La storia Disney di La Bella Addormentata nel Bosco ruota attorno a un gesto decisivo per la vita di Aurora: il bacio del principe. Grazie a questo bacio, il principe interrompe l'incantesimo, restituisce la vita ad Aurora e consente il lieto fine. Nella tradizione delle fiabe, il bacio salvifico del principe è presentato come giusto, perché salva qualcuno. Tuttavia, se letto attraverso la filosofia del diritto e la filosofia femminista, il gesto solleva una questione centrale, quella del consenso.

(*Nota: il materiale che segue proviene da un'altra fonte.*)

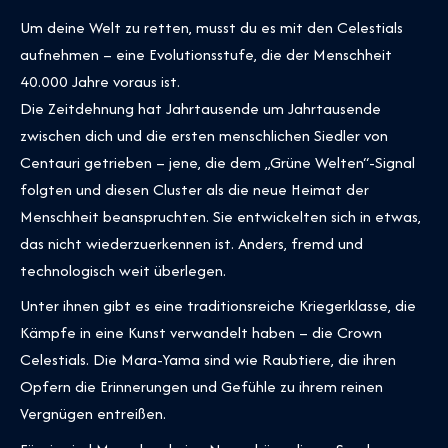
Um deine Welt zu retten, musst du es mit den Celestials
aufnehmen – eine Evolutionsstufe, die der Menschheit
40.000 Jahre voraus ist.
Die Zeitdehnung hat Jahrtausende um Jahrtausende
zwischen dich und die ersten menschlichen Siedler von
Centauri getrieben – jene, die dem „Grüne Welten“-Signal
folgten und diesen Cluster als die neue Heimat der
Menschheit beanspruchten. Sie entwickelten sich in etwas,
das nicht wiederzuerkennen ist. Anders, fremd und
technologisch weit überlegen.
Unter ihnen gibt es eine traditionsreiche Kriegerklasse, die
Kämpfe in eine Kunst verwandelt haben – die Crown
Celestials. Die Mara-Yama sind wie Raubtiere, die ihren
Opfern die Erinnerungen und Gefühle zu ihrem reinen
Vergnügen entreißen.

Nel diritto naturale, kantiano per esempio, la dignità della persona è considerata intrinseca e inviolabile: la persona è sempre fine e mai mezzo. L'autodeterminazione, dunque, costituisce il nucleo della soggettività giuridica e morale, e il consenso ne rappresenta la manifestazione concreta. Nella fiaba, però, la principessa è priva di coscienza e di volontà: il suo corpo è presente ma lei è passiva e non ha alcuna possibilità di decidere. Il gesto che la "salva" avviene dunque senza che lei possa esprimere alcuna forma di assenso.
Questa dinamica riflette una giustizia utilitaristica, in cui l'intenzione e il lieto fine legittimano l'azione. Il principe agisce perché sa cosa è giusto e, nel fare questo, incarna una logica problematica. Il bene, obiettivo dell’azione del principe, viene considerato oggettivo, riconoscibile dall'esterno e da terzi, ma anche realizzabile in assenza di consenso. La libertà della protagonista non è dunque negata, ma resa irrilevante.
Una giustizia "critica", invece, sposta l'attenzione dall'esito all'atto. Ciò che conta non è solo che il risultato sia positivo, ma che il gesto rispetti la libertà e la dignità della persona. Un'azione compiuta su un corpo non consenziente resta problematica, anche se produce effetti benefici.
Come mostra la filosofa francese Manon Garcia (1985), in Di cosa parliamo quando parliamo di consenso (2022), il consenso non è un criterio neutro o automatico, ma un concetto profondamente intrecciato alle relazioni di potere. Un gesto non è giusto solo perché produce un buon risultato: deve rispettare le condizioni che rendono possibile una volontà libera. In questo senso, un'azione compiuta su un corpo non consenziente resta problematica, anche quando è narrata come salvifica.
Riletta in questa prospettiva, La Bella Addormentata consente di comprendere la tensione tra due modelli di giustizia: uno fondato sulla salvezza dall'alto, l'altro sul riconoscimento dell'autodeterminazione come fondamento della dignità umana e del diritto.